Protest muss sein. Dass es der Erde schlechter gehen wird, steht beim Blick auf schmelzende Pole und Gletscher außer Frage. Gut, dass die angeblich unpolitische Jugend auf die Pauke haut. Was mich aber nervt, ist das Gerede, dass wir Silberrücken uns schämen müssen und irgendwem die Zukunft klauen. Das rufen junge Leute, die behütet aufwachsen mit Auslandsjahren und vollem Kühlschrank. Keine Zukunft? Eine 16-Jährige in Syrien dürfte sich da eher Sorgen machen. Dazu der Alarmismus. Raus aus der Kohle, das ist zwar beschlossen. Aber der Erfolg ist überschaubar, wenn Deutschland seine Kraftwerke abschaltet.

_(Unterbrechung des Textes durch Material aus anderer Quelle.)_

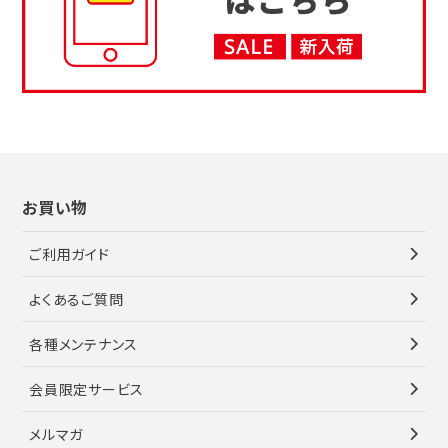
お買い物
ご利用ガイド
よくあるご質問
各種メンテナンス
会員限定サービス
メルマガ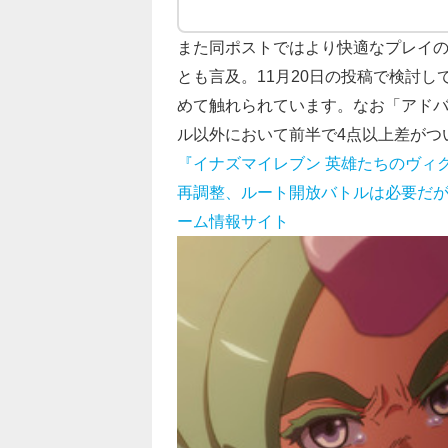
また同ポストではより快適なプレイ
とも言及。11月20日の投稿で検討
めて触れられています。なお「アド
ル以外において前半で4点以上差がつ
『イナズマイレブン 英雄たちのヴィ
再調整、ルート開放バトルは必要だが試合時
ーム情報サイト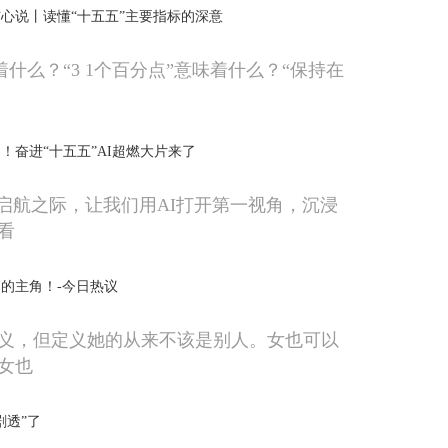
心说丨读懂“十五五”主要指标的深意
意味着什么？“3 1个百分点”意味着什么？“保持在
！奋进“十五五”AI超燃大片来了
梦启航之际，让我们用AI打开第一视角，沉浸
看
的主角！-今日热议
义，但定义她的从来不该是别人。女也可以
女也
剧透”了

Wie wäre es, Dreckschleudern in China, Indien und sonstwo modern auszustatten? Und dafür zu kämpfen, dass Geld dorthin fließt. Klimaexperte Hans von Storch, hat neulich – kurz gefasst – gesagt, dass man nicht genau vorhersagen kann, was ein halbes oder ein Grad mehr Erderwärmung auslöst. Er riet zu kühlem Blick und politischen Lösungen. Ein paar Tausend Demonstranten sind nicht das ganze Land. Das vergisst man in Berlin und bei fff. Wer in der Lausitz die Kohle-Wirtschaft sofort schließen will, muss mit Folgen für die Demokratie rechnen. Die AfD freut sich. Die hat zwar weder Ahnung noch Lösungen, aber Parolen haben eine Wirkmacht.

Egal wen ich treffe - auf dem Markt, am Stammtisch oder im Fitness-Studio, alle achten meist auf wenig Plastik, kaufen möglichst regionale Produkte für den Tisch. Handfeste Leute. Sie lächeln über die Aktivisten, sind von der Moralkeule genervt, verweisen darauf, dass mehr geflogen und kreuzfahrtgeschifft wird, dass mehr SUV verkauft werden. Was passiert, wenn der Wirtschaftsmotor stockt und mehr arbeitslos werden? Was ist dann mit einem höheren Spritpreis?